Professeur spécialisé en économie des transports à TSE, Marc Ivaldi évoque plusieurs pistes pour lutter contre l'autosolisme qui touche la majorité des conducteurs.
L'autosolisme semble être devenu le mode préféré des conducteurs, à une époque où la réduction des gaz à effet de serre dans l'atmosphère est plus que jamais indispensable?
C'est le problème essentiel. Car les émissions de CO2 du transport,c'est la voiture. C'est aussi l'avion, mais dans une moindre mesure : c'est 5 % des émissions de CO2. La voiture est à 60/ 65 %. En effet, l'utilisation de la voiture est le problème central. Je suis absolument étonné, d'ailleurs, qu'on ne mette pas les choses en parallèle. On parle de l'augmentation du prix de l'essence, mais on a oublié ce qui s'est passé cet été qui montre que le réchauffement climatique est devenu important. Faire baisser le prix de l'essence, c'est augmenter l'utilisation de la voiture et donc les émissions de CO2. Je ne comprends pas pourquoi tous les partis politiques proposent des solutions pour faire baisser le prix de l'essence
Comment expliquez ce phénomène du conducteur seul au volant qui résiste au covoiturage ? Les statistiques de Vinci sont connues depuis longtemps. Tous les déplacements à moins d'un km, dans leur grande majorité, se font en voiture. Je prends ma voiture pour emmener mon enfant à l'école, qui est parfois près du domicile, ensuite je prends ma voiture pour me rendre au travail. Donc, je me retrouve seul en voiture.
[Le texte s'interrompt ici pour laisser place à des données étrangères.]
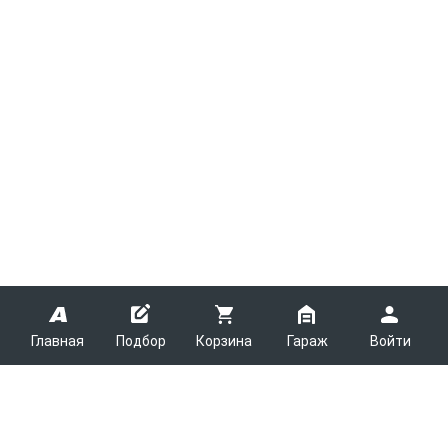
Главная
Подбор
Корзина
Гараж
Войти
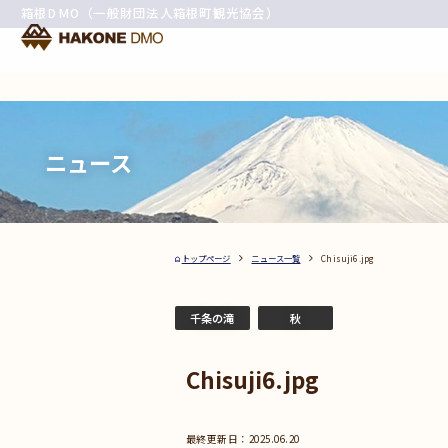
箱根DMO（一般財団法人箱根町観光協会）
ニュース
トップページ
ニュース一覧
Chisuji6.jpg
千条の滝
秋
Chisuji6.jpg
2025.06.20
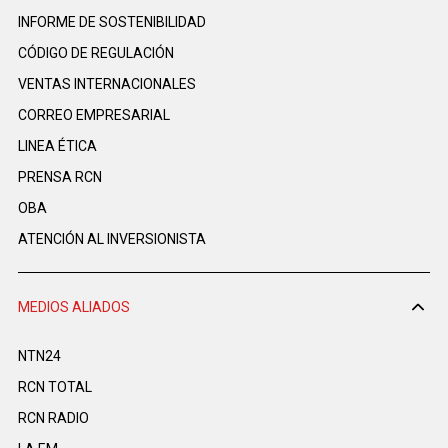
INFORME DE SOSTENIBILIDAD
CÓDIGO DE REGULACIÓN
VENTAS INTERNACIONALES
CORREO EMPRESARIAL
LINEA ÉTICA
PRENSA RCN
OBA
ATENCIÓN AL INVERSIONISTA
MEDIOS ALIADOS
NTN24
RCN TOTAL
RCN RADIO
Pourquoi ce mode de déplacement est plébiscité ? Parce que la voiture est le mode de transport le plus flexible. Il est toujours là. En banlieue, il est devant la maison. Je peux donc partir à tout moment. Ce n'est pas comme aller à la gare et attendre le prochain train. C'est un outil flexible qui le restera. On ne pourra donc jamais réduire le nombre de véhicules pour lutter contre le réchauffement climatique ? Ce sera très difficile de se passer de cette flexibilité. Même si toutes voitures sont électriques, on enlève de la pollution mais on n'enlèvera pas le fait qu'il y aura toujours des embouteillages. Ce qui veut dire qu'on utilisera plus d'électricité, donc il faudra plus d'énergie nucléaire, solaire. On déplace le problème. Contrairement à ce que pensent les écologistes, il faudra continuer d'investir dans les infrastructures routières.